[DATA FOR THIS TASK Boundary: Start]

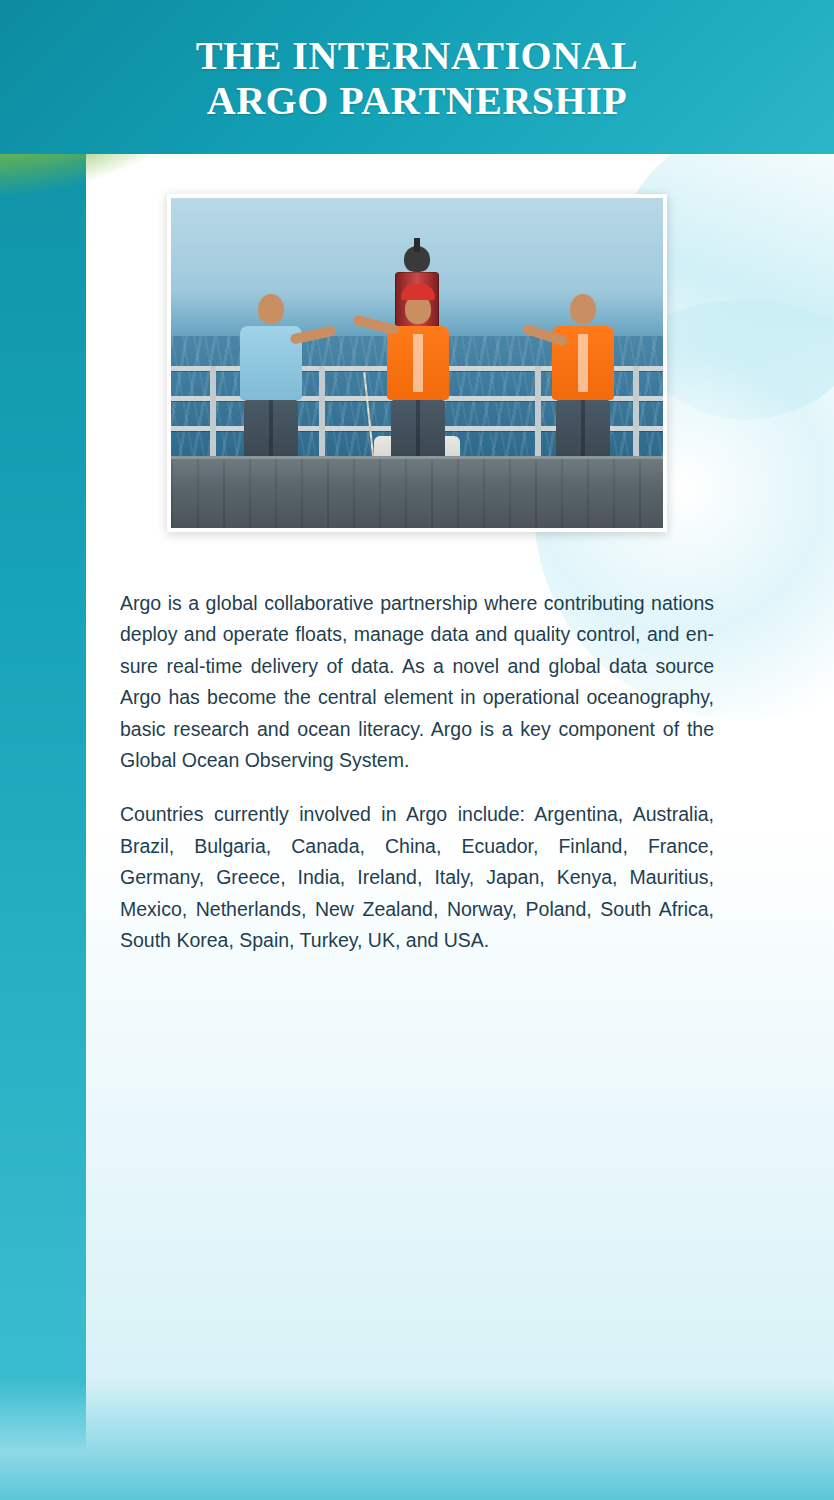The International
Argo Partnership
Argo is a global collaborative partnership where contributing nations deploy and operate floats, manage data and quality control, and ensure real-time delivery of data. As a novel and global data source Argo has become the central element in operational oceanography, basic research and ocean literacy. Argo is a key component of the Global Ocean Observing System.
Countries currently involved in Argo include: Argentina, Australia, Brazil, Bulgaria, Canada, China, Ecuador, Finland, France, Germany, Greece, India, Ireland, Italy, Japan, Kenya, Mauritius, Mexico, Netherlands, New Zealand, Norway, Poland, South Africa, South Korea, Spain, Turkey, UK, and USA.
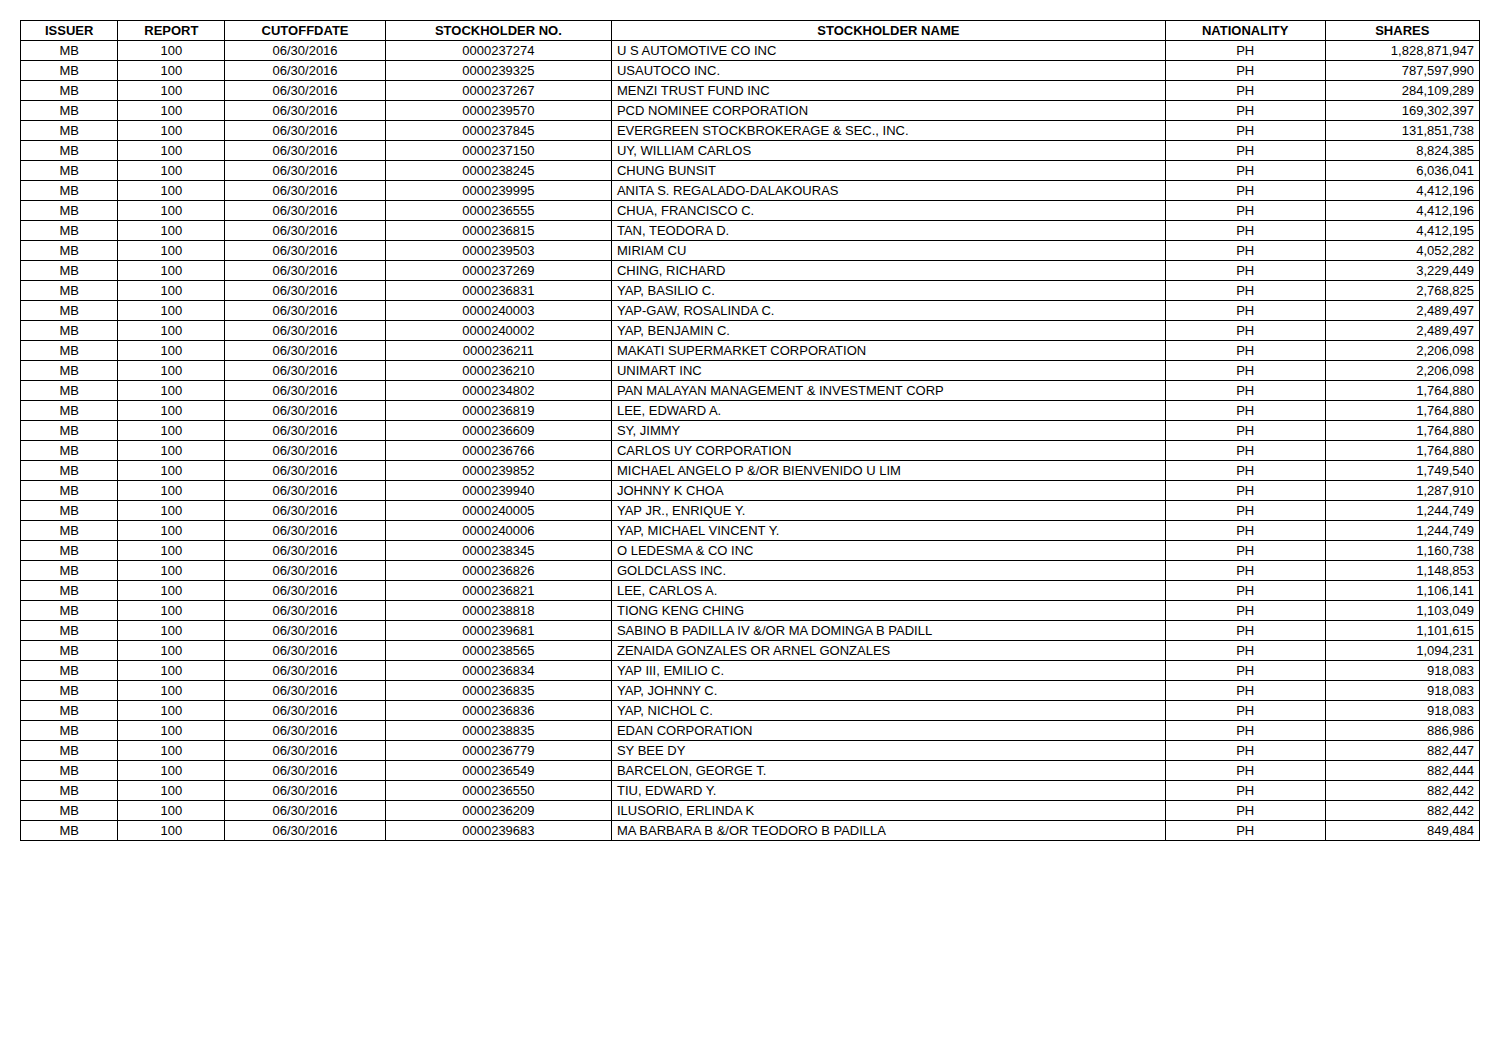| ISSUER | REPORT | CUTOFFDATE | STOCKHOLDER NO. | STOCKHOLDER NAME | NATIONALITY | SHARES |
| --- | --- | --- | --- | --- | --- | --- |
| MB | 100 | 06/30/2016 | 0000237274 | U S AUTOMOTIVE CO INC | PH | 1,828,871,947 |
| MB | 100 | 06/30/2016 | 0000239325 | USAUTOCO INC. | PH | 787,597,990 |
| MB | 100 | 06/30/2016 | 0000237267 | MENZI TRUST FUND INC | PH | 284,109,289 |
| MB | 100 | 06/30/2016 | 0000239570 | PCD NOMINEE CORPORATION | PH | 169,302,397 |
| MB | 100 | 06/30/2016 | 0000237845 | EVERGREEN STOCKBROKERAGE & SEC., INC. | PH | 131,851,738 |
| MB | 100 | 06/30/2016 | 0000237150 | UY, WILLIAM CARLOS | PH | 8,824,385 |
| MB | 100 | 06/30/2016 | 0000238245 | CHUNG BUNSIT | PH | 6,036,041 |
| MB | 100 | 06/30/2016 | 0000239995 | ANITA S. REGALADO-DALAKOURAS | PH | 4,412,196 |
| MB | 100 | 06/30/2016 | 0000236555 | CHUA, FRANCISCO C. | PH | 4,412,196 |
| MB | 100 | 06/30/2016 | 0000236815 | TAN, TEODORA D. | PH | 4,412,195 |
| MB | 100 | 06/30/2016 | 0000239503 | MIRIAM CU | PH | 4,052,282 |
| MB | 100 | 06/30/2016 | 0000237269 | CHING, RICHARD | PH | 3,229,449 |
| MB | 100 | 06/30/2016 | 0000236831 | YAP, BASILIO C. | PH | 2,768,825 |
| MB | 100 | 06/30/2016 | 0000240003 | YAP-GAW, ROSALINDA C. | PH | 2,489,497 |
| MB | 100 | 06/30/2016 | 0000240002 | YAP, BENJAMIN C. | PH | 2,489,497 |
| MB | 100 | 06/30/2016 | 0000236211 | MAKATI SUPERMARKET CORPORATION | PH | 2,206,098 |
| MB | 100 | 06/30/2016 | 0000236210 | UNIMART INC | PH | 2,206,098 |
| MB | 100 | 06/30/2016 | 0000234802 | PAN MALAYAN MANAGEMENT & INVESTMENT CORP | PH | 1,764,880 |
| MB | 100 | 06/30/2016 | 0000236819 | LEE, EDWARD A. | PH | 1,764,880 |
| MB | 100 | 06/30/2016 | 0000236609 | SY, JIMMY | PH | 1,764,880 |
| MB | 100 | 06/30/2016 | 0000236766 | CARLOS UY CORPORATION | PH | 1,764,880 |
| MB | 100 | 06/30/2016 | 0000239852 | MICHAEL ANGELO P &/OR BIENVENIDO U LIM | PH | 1,749,540 |
| MB | 100 | 06/30/2016 | 0000239940 | JOHNNY K CHOA | PH | 1,287,910 |
| MB | 100 | 06/30/2016 | 0000240005 | YAP JR., ENRIQUE Y. | PH | 1,244,749 |
| MB | 100 | 06/30/2016 | 0000240006 | YAP, MICHAEL VINCENT Y. | PH | 1,244,749 |
| MB | 100 | 06/30/2016 | 0000238345 | O LEDESMA & CO INC | PH | 1,160,738 |
| MB | 100 | 06/30/2016 | 0000236826 | GOLDCLASS INC. | PH | 1,148,853 |
| MB | 100 | 06/30/2016 | 0000236821 | LEE, CARLOS A. | PH | 1,106,141 |
| MB | 100 | 06/30/2016 | 0000238818 | TIONG KENG CHING | PH | 1,103,049 |
| MB | 100 | 06/30/2016 | 0000239681 | SABINO B PADILLA IV &/OR MA DOMINGA B PADILL | PH | 1,101,615 |
| MB | 100 | 06/30/2016 | 0000238565 | ZENAIDA GONZALES OR ARNEL GONZALES | PH | 1,094,231 |
| MB | 100 | 06/30/2016 | 0000236834 | YAP III, EMILIO C. | PH | 918,083 |
| MB | 100 | 06/30/2016 | 0000236835 | YAP, JOHNNY C. | PH | 918,083 |
| MB | 100 | 06/30/2016 | 0000236836 | YAP, NICHOL C. | PH | 918,083 |
| MB | 100 | 06/30/2016 | 0000238835 | EDAN CORPORATION | PH | 886,986 |
| MB | 100 | 06/30/2016 | 0000236779 | SY BEE DY | PH | 882,447 |
| MB | 100 | 06/30/2016 | 0000236549 | BARCELON, GEORGE T. | PH | 882,444 |
| MB | 100 | 06/30/2016 | 0000236550 | TIU, EDWARD Y. | PH | 882,442 |
| MB | 100 | 06/30/2016 | 0000236209 | ILUSORIO, ERLINDA K | PH | 882,442 |
| MB | 100 | 06/30/2016 | 0000239683 | MA BARBARA B &/OR TEODORO B PADILLA | PH | 849,484 |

[DATA FOR THIS TASK Boundary: End]

TO DO: Repeat, word for word, each of the records, omitting any image they hold.

REPLY TO THE TASK:
The International
Argo Partnership
Argo is a global collaborative partnership where contributing nations deploy and operate floats, manage data and quality control, and ensure real-time delivery of data. As a novel and global data source Argo has become the central element in operational oceanography, basic research and ocean literacy. Argo is a key component of the Global Ocean Observing System.
Countries currently involved in Argo include: Argentina, Australia, Brazil, Bulgaria, Canada, China, Ecuador, Finland, France, Germany, Greece, India, Ireland, Italy, Japan, Kenya, Mauritius, Mexico, Netherlands, New Zealand, Norway, Poland, South Africa, South Korea, Spain, Turkey, UK, and USA.
| ISSUER | REPORT | CUTOFFDATE | STOCKHOLDER NO. | STOCKHOLDER NAME | NATIONALITY | SHARES |
| --- | --- | --- | --- | --- | --- | --- |
| MB | 100 | 06/30/2016 | 0000237274 | U S AUTOMOTIVE CO INC | PH | 1,828,871,947 |
| MB | 100 | 06/30/2016 | 0000239325 | USAUTOCO INC. | PH | 787,597,990 |
| MB | 100 | 06/30/2016 | 0000237267 | MENZI TRUST FUND INC | PH | 284,109,289 |
| MB | 100 | 06/30/2016 | 0000239570 | PCD NOMINEE CORPORATION | PH | 169,302,397 |
| MB | 100 | 06/30/2016 | 0000237845 | EVERGREEN STOCKBROKERAGE & SEC., INC. | PH | 131,851,738 |
| MB | 100 | 06/30/2016 | 0000237150 | UY, WILLIAM CARLOS | PH | 8,824,385 |
| MB | 100 | 06/30/2016 | 0000238245 | CHUNG BUNSIT | PH | 6,036,041 |
| MB | 100 | 06/30/2016 | 0000239995 | ANITA S. REGALADO-DALAKOURAS | PH | 4,412,196 |
| MB | 100 | 06/30/2016 | 0000236555 | CHUA, FRANCISCO C. | PH | 4,412,196 |
| MB | 100 | 06/30/2016 | 0000236815 | TAN, TEODORA D. | PH | 4,412,195 |
| MB | 100 | 06/30/2016 | 0000239503 | MIRIAM CU | PH | 4,052,282 |
| MB | 100 | 06/30/2016 | 0000237269 | CHING, RICHARD | PH | 3,229,449 |
| MB | 100 | 06/30/2016 | 0000236831 | YAP, BASILIO C. | PH | 2,768,825 |
| MB | 100 | 06/30/2016 | 0000240003 | YAP-GAW, ROSALINDA C. | PH | 2,489,497 |
| MB | 100 | 06/30/2016 | 0000240002 | YAP, BENJAMIN C. | PH | 2,489,497 |
| MB | 100 | 06/30/2016 | 0000236211 | MAKATI SUPERMARKET CORPORATION | PH | 2,206,098 |
| MB | 100 | 06/30/2016 | 0000236210 | UNIMART INC | PH | 2,206,098 |
| MB | 100 | 06/30/2016 | 0000234802 | PAN MALAYAN MANAGEMENT & INVESTMENT CORP | PH | 1,764,880 |
| MB | 100 | 06/30/2016 | 0000236819 | LEE, EDWARD A. | PH | 1,764,880 |
| MB | 100 | 06/30/2016 | 0000236609 | SY, JIMMY | PH | 1,764,880 |
| MB | 100 | 06/30/2016 | 0000236766 | CARLOS UY CORPORATION | PH | 1,764,880 |
| MB | 100 | 06/30/2016 | 0000239852 | MICHAEL ANGELO P &/OR BIENVENIDO U LIM | PH | 1,749,540 |
| MB | 100 | 06/30/2016 | 0000239940 | JOHNNY K CHOA | PH | 1,287,910 |
| MB | 100 | 06/30/2016 | 0000240005 | YAP JR., ENRIQUE Y. | PH | 1,244,749 |
| MB | 100 | 06/30/2016 | 0000240006 | YAP, MICHAEL VINCENT Y. | PH | 1,244,749 |
| MB | 100 | 06/30/2016 | 0000238345 | O LEDESMA & CO INC | PH | 1,160,738 |
| MB | 100 | 06/30/2016 | 0000236826 | GOLDCLASS INC. | PH | 1,148,853 |
| MB | 100 | 06/30/2016 | 0000236821 | LEE, CARLOS A. | PH | 1,106,141 |
| MB | 100 | 06/30/2016 | 0000238818 | TIONG KENG CHING | PH | 1,103,049 |
| MB | 100 | 06/30/2016 | 0000239681 | SABINO B PADILLA IV &/OR MA DOMINGA B PADILL | PH | 1,101,615 |
| MB | 100 | 06/30/2016 | 0000238565 | ZENAIDA GONZALES OR ARNEL GONZALES | PH | 1,094,231 |
| MB | 100 | 06/30/2016 | 0000236834 | YAP III, EMILIO C. | PH | 918,083 |
| MB | 100 | 06/30/2016 | 0000236835 | YAP, JOHNNY C. | PH | 918,083 |
| MB | 100 | 06/30/2016 | 0000236836 | YAP, NICHOL C. | PH | 918,083 |
| MB | 100 | 06/30/2016 | 0000238835 | EDAN CORPORATION | PH | 886,986 |
| MB | 100 | 06/30/2016 | 0000236779 | SY BEE DY | PH | 882,447 |
| MB | 100 | 06/30/2016 | 0000236549 | BARCELON, GEORGE T. | PH | 882,444 |
| MB | 100 | 06/30/2016 | 0000236550 | TIU, EDWARD Y. | PH | 882,442 |
| MB | 100 | 06/30/2016 | 0000236209 | ILUSORIO, ERLINDA K | PH | 882,442 |
| MB | 100 | 06/30/2016 | 0000239683 | MA BARBARA B &/OR TEODORO B PADILLA | PH | 849,484 |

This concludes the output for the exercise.